The limit of locally integrable functions

Question

If ${f_i} \in L_{\rm loc}^1(\Omega )$ with $\Omega $ an open set in ${\mathbb R^n}$ , and ${f_i}$ are uniformly bounded in ${L^1}$ for every compact set, is it necessarily true that there is a subsequece of ${f_i}$ converging weakly to a regular Borel measure?

Answer 1

Take $K_j$ a sequence of compact sets such that their interior grows to $\Omega$. That is, $\mathrm{int}(K_j) \uparrow \Omega$.

Let $f_i^0$ be a sub-sequence of $f_i$ such that $f_i^0|_{K_0}$ converges to a Borel measure $\mu_0$ over $K_0$.

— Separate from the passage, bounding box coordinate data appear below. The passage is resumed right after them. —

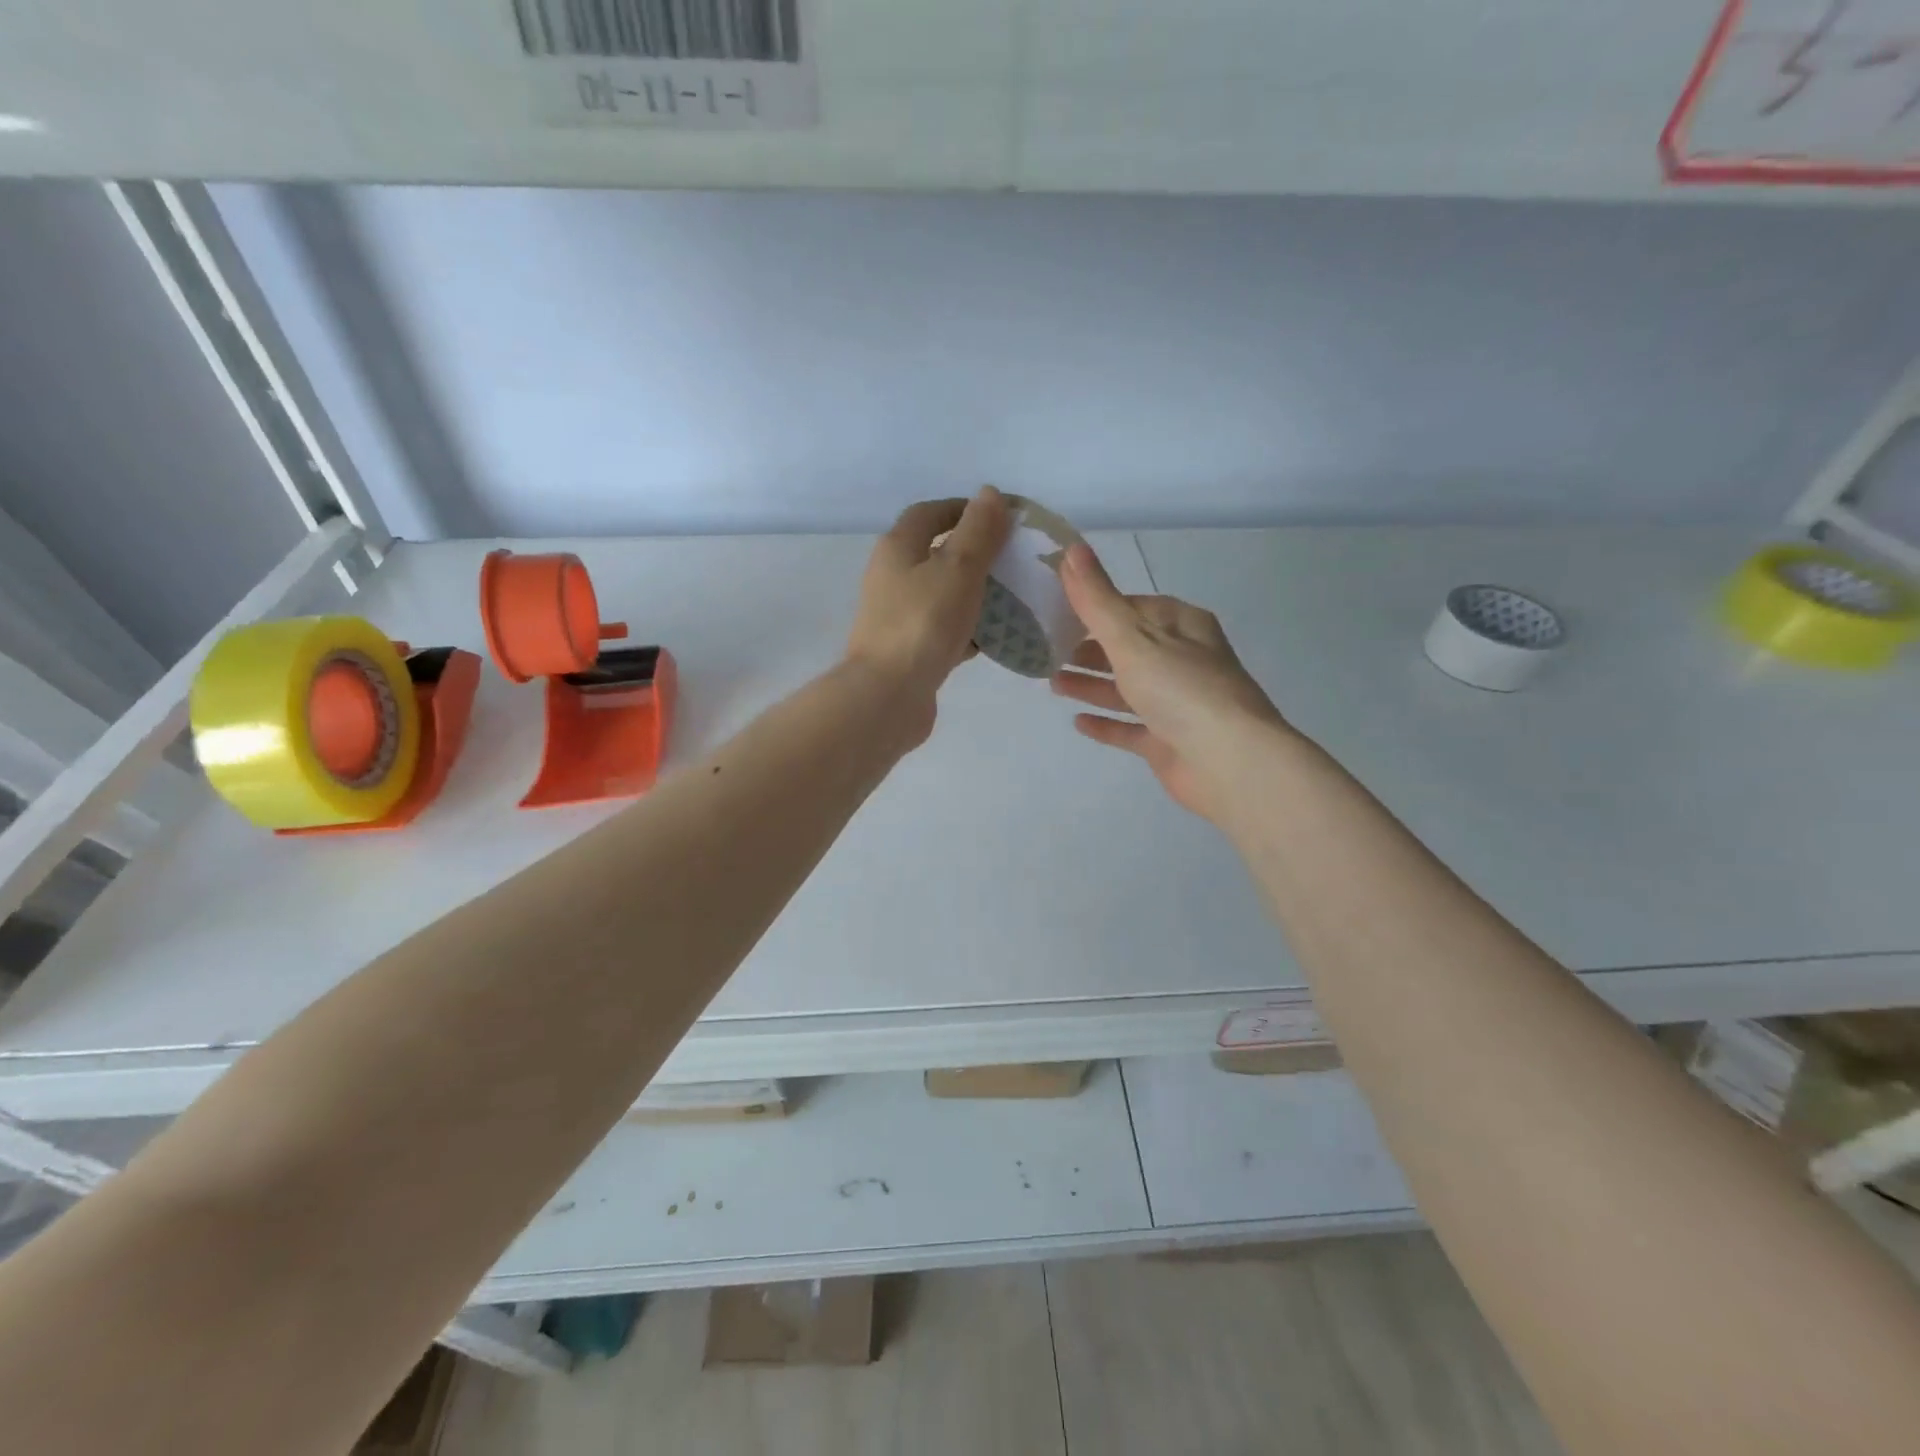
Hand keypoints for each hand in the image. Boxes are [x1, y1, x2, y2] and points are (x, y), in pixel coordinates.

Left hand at [846, 488, 1010, 735]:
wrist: (888, 696)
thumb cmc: (924, 624)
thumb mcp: (958, 569)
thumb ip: (978, 531)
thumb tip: (989, 493)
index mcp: (897, 549)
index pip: (929, 513)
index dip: (964, 509)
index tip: (1001, 518)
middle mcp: (891, 578)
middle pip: (935, 554)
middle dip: (974, 553)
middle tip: (1012, 559)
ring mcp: (897, 617)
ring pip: (941, 594)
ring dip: (973, 593)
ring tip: (1012, 597)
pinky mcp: (908, 650)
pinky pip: (942, 630)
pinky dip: (967, 629)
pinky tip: (994, 638)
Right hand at [1052, 541, 1288, 823]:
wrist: (1228, 762)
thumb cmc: (1181, 688)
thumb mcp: (1133, 637)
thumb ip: (1097, 599)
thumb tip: (1071, 549)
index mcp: (1182, 626)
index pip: (1134, 606)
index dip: (1097, 605)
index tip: (1057, 608)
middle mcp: (1183, 661)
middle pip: (1129, 648)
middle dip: (1089, 648)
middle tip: (1047, 649)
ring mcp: (1177, 703)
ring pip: (1127, 688)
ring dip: (1092, 684)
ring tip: (1053, 682)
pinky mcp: (1169, 741)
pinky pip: (1131, 727)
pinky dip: (1106, 723)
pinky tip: (1078, 721)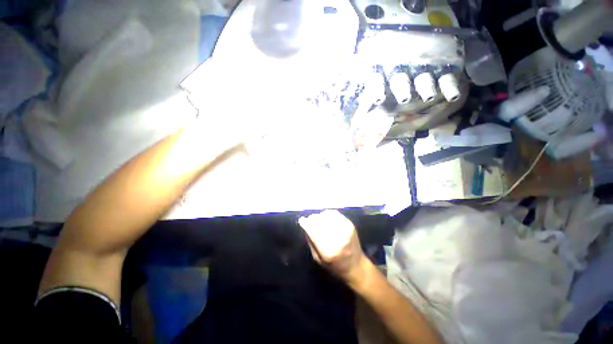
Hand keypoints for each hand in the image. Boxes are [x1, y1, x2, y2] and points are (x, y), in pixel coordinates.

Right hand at [298, 210, 368, 286]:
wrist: (356, 266)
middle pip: (319, 221)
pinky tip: (326, 218)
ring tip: (318, 220)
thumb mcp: (318, 259)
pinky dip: (328, 214)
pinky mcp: (350, 224)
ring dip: (320, 216)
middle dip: (312, 219)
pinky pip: (335, 213)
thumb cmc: (335, 266)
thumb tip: (305, 225)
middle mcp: (337, 238)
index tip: (302, 221)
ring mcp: (345, 230)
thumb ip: (311, 241)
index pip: (313, 230)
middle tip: (309, 221)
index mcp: (328, 250)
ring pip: (327, 215)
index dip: (305, 223)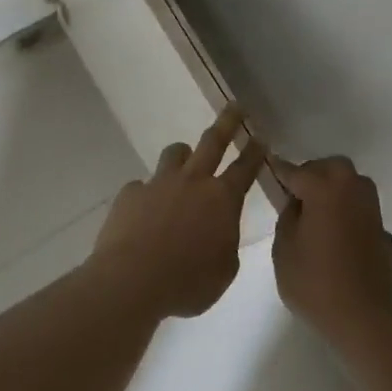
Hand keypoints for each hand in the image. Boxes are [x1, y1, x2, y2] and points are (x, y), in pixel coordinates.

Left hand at [89, 106, 265, 319]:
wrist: (132, 280)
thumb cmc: (187, 283)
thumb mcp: (223, 271)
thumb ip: (226, 243)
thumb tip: (218, 232)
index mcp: (222, 200)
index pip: (245, 168)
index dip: (255, 152)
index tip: (261, 136)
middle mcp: (192, 182)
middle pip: (213, 142)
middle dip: (227, 122)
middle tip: (235, 107)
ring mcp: (159, 183)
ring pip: (175, 154)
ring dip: (183, 156)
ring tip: (184, 162)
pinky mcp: (130, 194)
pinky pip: (142, 187)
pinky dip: (148, 196)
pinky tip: (144, 214)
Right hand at [271, 156, 391, 355]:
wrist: (367, 320)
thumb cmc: (316, 284)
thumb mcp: (284, 251)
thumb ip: (287, 218)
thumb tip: (297, 204)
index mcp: (324, 189)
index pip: (296, 170)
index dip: (279, 170)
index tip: (269, 167)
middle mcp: (352, 191)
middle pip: (331, 168)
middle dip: (313, 174)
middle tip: (296, 196)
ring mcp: (373, 212)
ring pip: (351, 185)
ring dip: (334, 191)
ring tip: (316, 215)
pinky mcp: (384, 233)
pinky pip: (361, 212)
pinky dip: (348, 215)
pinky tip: (337, 239)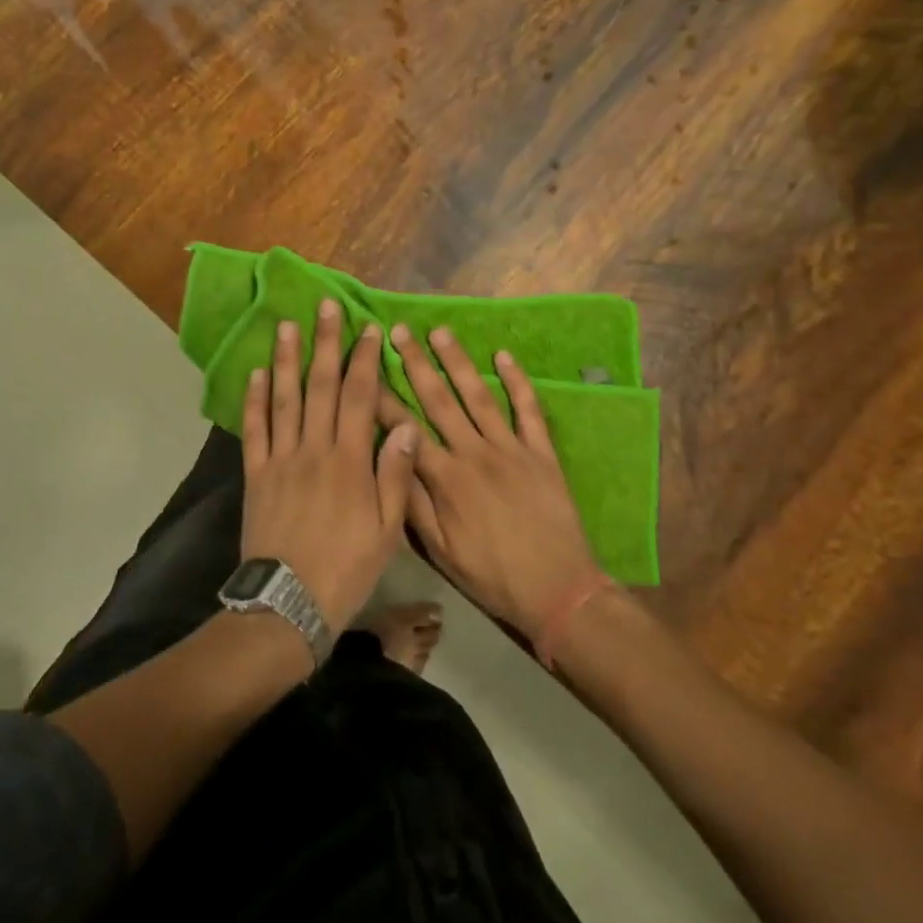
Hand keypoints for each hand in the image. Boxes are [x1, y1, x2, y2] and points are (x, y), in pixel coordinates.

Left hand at [241, 300, 420, 629]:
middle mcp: (314, 449)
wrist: (289, 604)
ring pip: (284, 399)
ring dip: (287, 360)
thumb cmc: (346, 568)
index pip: (358, 397)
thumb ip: (394, 474)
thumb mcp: (386, 530)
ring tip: (286, 326)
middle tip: (325, 307)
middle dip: (325, 344)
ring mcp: (281, 459)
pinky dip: (255, 399)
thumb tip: (405, 424)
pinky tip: (258, 373)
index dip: (363, 360)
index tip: (367, 330)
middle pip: (320, 386)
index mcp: (349, 461)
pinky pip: (254, 429)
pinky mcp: (256, 474)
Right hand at [381, 324, 601, 634]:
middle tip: (399, 331)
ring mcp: (510, 448)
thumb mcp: (441, 552)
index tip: (364, 368)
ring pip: (478, 395)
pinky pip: (528, 409)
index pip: (405, 427)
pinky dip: (517, 381)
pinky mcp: (541, 452)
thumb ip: (413, 504)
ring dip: (457, 361)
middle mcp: (474, 453)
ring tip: (439, 332)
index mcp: (446, 478)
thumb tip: (387, 460)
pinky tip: (504, 356)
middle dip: (415, 363)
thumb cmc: (492, 575)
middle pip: (439, 399)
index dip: (382, 397)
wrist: (558, 591)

For each $j > 0$, take a sub-sequence $f_i^j$ of $f_i^{j-1}$ converging to a Borel measure $\mu_j$ over $K_j$. It is evident, from the concept of convergence, that for $k \leq j$, and any Borel set $A \subset K_k$, $\mu_j(A) = \mu_k(A)$.

Now, define $\mu(A) = \lim \mu(A \cap K_j)$. And take the sequence $f_j^j$.

For any continuous $g$ with compact support $K$, there exists $k$ such that $K \subset \mathrm{int}(K_k)$ (why?). Then, since for $j \geq k$, $f_j^j|_{K_k}$ is a sequence that converges to $\mu_k$, $$ \int_{K_k} g f_j^j \mathrm{d}x \rightarrow \int_{K_k} g f_j^j \mathrm{d}\mu_k = \int g f_j^j \mathrm{d}\mu. $$

That is, $f_j^j \rightarrow \mu$.